No obstante, el tipo de artesanos que se afanaban en el burgo apunta a otro elemento
relevante: el inicio de una red productiva integrada por pequeñas poblaciones y provista
de un mercado campesino compuesto por las aproximadamente diez mil personas que
habitaban en las regiones circunvecinas. ¿Quién si no habría de encaminarse a
Stratford? Tanto las personas ricas como los obispos, condes o miembros de la alta
burguesía local habrían optado por hacer las compras (o por enviar a alguien con tal fin)
a las grandes ciudades más próximas —es decir, a Coventry o a Bristol, dos de las cinco
mayores urbes de Inglaterra—, ninguna de ellas tan lejanas. La aparición de artesanos
en Stratford —y en otras muchas poblaciones de pequeño tamaño, que en este sentido
son los indicadores más significativos de la puesta en marcha de un nuevo proceso—,
constituye por tanto una clara señal del inicio de la inminente transformación de la
economía mercantil, esto es, de los comienzos de la producción urbana destinada a
satisfacer las necesidades de la gran masa demográfica, y no solo las de las élites —y a
la inversa, el arranque de un hábito inédito entre los campesinos: el de adquirir la ropa
(dado que el sector textil es el más importante de cuantos vemos surgir en este contexto)

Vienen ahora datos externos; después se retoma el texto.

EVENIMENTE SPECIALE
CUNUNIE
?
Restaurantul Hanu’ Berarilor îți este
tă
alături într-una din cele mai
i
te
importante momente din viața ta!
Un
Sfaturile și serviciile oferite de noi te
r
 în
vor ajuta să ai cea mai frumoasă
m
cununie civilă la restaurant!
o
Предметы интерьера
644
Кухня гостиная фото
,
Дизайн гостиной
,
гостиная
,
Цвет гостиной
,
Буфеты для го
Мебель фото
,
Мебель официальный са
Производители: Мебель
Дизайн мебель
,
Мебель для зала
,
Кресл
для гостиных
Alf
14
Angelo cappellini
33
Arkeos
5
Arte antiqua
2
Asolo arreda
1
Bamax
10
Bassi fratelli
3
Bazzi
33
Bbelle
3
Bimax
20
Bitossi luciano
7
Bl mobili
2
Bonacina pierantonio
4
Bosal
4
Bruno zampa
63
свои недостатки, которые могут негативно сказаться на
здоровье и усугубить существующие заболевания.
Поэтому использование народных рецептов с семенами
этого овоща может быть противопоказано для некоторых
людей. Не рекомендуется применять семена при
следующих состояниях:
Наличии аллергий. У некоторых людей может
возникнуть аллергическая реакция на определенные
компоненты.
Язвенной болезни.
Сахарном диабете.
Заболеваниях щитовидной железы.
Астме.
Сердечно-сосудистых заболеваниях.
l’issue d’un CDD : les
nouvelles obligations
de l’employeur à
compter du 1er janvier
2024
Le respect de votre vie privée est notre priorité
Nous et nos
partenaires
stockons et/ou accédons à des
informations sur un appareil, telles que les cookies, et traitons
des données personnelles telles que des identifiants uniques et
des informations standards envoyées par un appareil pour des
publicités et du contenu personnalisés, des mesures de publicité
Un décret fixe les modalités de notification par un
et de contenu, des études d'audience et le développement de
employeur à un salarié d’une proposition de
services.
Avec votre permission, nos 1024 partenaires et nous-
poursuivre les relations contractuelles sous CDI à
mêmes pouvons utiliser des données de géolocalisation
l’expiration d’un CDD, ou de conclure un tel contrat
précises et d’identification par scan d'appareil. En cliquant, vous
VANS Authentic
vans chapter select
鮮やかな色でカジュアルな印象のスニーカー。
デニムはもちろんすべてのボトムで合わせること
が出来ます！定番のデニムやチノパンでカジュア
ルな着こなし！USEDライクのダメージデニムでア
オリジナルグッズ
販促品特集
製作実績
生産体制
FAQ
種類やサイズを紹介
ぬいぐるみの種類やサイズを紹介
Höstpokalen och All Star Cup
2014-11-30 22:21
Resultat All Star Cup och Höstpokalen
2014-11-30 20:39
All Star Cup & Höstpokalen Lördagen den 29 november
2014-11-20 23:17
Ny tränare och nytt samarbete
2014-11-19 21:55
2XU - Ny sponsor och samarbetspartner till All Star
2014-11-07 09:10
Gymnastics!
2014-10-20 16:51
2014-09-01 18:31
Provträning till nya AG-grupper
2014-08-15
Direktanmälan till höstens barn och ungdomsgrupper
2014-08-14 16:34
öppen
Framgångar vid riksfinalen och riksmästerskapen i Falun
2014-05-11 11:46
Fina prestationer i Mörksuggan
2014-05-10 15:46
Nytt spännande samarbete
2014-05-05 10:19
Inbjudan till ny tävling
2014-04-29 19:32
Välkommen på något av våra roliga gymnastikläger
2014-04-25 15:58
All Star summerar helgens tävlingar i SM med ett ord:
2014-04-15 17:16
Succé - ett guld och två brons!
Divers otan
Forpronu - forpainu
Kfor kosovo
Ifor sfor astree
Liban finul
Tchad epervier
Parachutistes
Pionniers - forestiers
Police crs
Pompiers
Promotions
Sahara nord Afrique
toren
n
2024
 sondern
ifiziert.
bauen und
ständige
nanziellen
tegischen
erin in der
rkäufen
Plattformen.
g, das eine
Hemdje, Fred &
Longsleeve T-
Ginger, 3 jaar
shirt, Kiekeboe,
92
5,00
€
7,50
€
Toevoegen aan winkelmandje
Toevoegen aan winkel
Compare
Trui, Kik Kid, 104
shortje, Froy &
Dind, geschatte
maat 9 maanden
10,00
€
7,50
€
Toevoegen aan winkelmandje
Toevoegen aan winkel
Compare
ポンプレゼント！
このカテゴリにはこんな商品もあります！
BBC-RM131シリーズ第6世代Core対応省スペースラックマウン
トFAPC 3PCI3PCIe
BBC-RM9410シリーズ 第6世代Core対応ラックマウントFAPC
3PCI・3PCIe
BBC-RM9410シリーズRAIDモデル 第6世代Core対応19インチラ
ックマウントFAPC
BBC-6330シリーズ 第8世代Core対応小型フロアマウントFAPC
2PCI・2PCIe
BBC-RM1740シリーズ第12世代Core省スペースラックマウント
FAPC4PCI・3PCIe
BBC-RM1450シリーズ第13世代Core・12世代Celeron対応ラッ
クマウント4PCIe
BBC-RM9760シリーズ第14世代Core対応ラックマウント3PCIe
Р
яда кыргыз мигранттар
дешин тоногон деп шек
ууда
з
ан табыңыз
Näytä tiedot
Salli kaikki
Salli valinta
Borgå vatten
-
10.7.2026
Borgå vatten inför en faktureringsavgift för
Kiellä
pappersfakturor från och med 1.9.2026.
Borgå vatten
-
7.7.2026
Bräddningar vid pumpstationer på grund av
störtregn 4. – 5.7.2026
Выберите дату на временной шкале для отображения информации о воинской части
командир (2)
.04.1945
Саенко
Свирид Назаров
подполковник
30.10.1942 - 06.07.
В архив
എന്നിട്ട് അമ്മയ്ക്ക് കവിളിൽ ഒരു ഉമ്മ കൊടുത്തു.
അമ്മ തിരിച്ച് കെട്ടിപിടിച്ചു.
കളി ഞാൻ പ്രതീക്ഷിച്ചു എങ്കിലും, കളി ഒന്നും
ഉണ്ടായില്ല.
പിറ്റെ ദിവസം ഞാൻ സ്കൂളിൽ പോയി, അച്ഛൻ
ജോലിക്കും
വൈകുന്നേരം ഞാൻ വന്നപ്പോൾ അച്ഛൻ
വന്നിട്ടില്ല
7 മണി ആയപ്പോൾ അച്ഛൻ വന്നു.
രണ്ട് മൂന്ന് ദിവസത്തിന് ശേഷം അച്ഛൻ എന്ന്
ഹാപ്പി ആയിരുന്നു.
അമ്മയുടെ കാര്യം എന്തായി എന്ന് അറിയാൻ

en lugar de usar únicamente la tejida por ellos mismos—.
El otro nivel económico y geográfico era el del comercio a larga distancia que
conectaba a Flandes con Italia y a ambas regiones con otras situadas todavía más lejos.
Este plano de desarrollo acabaría mostrando un elevado grado de complejidad. Hacía
tiempo que existían en la periferia de Europa dos grandes redes marítimas: la
mediterránea y la del mar del Norte. Pero la magnitud y la densidad de los fletes se
expandió en una y otra en el XI. Para esa fecha se abrirán importantes centros de
distribución en Constantinopla, Alejandría (y El Cairo, algo más hacia el interior),
Palermo, Almería y Venecia, por lo que hace al Mediterráneo; así como en Londres y
Brujas, además de los puertos fluviales situados tierra adentro en el curso del Rin, como
Colonia, en lo tocante al mar del Norte. Por esta época, las rutas también se expanden
hacia el exterior, sobre todo a través del Báltico, saltando primero de puerto en puerto
por el litoral de lo que hoy es Alemania y Polonia y propagándose después a lo largo de
los grandes ríos rusos, pasando por Nóvgorod y Kiev, hasta llegar una vez más hasta
Constantinopla. Por otra parte, la rápida industrialización de Flandes y el norte de Italia
estimularía asimismo la creación de una red de rutas terrestres más directas, que
llegarían a cruzar incluso los Alpes, lo que es una hazaña nada desdeñable. En el siglo
XII, los comerciantes italianos y flamencos se encontraban aproximadamente a medio
camino de ambas regiones, en la Champaña, celebrando en ella seis importantes ferias
anuales que, organizadas con verdadero espíritu emprendedor por los condes locales,
terminaron convirtiéndose en el siglo XIII en otros tantos centros de distribución
añadidos de ámbito europeo. Los productos de Europa y otras áreas geográficas más
distantes se intercambiaban tanto en las ferias de la Champaña como en otros puntos
situados a lo largo de las rutas que acabamos de mencionar. Podía tratarse de sedas
procedentes de Bizancio y Siria; de lino y azúcar de Egipto; de pimientas y otras
especias llegadas del océano Índico; de los mejores tejidos de lana de Flandes e Italia;
de armas fabricadas en Milán; o de pieles trabajadas en Rus. Al aumentar la
complejidad de los sistemas de intercambio, el establecimiento de acuerdos crediticios a
larga distancia, apalabrados en la Champaña u otros lugares, acabó evolucionando y
dando pie al surgimiento de la actividad bancaria, en la que las poblaciones de la
Toscana, con Lucca y Florencia al frente, lograrían especializarse.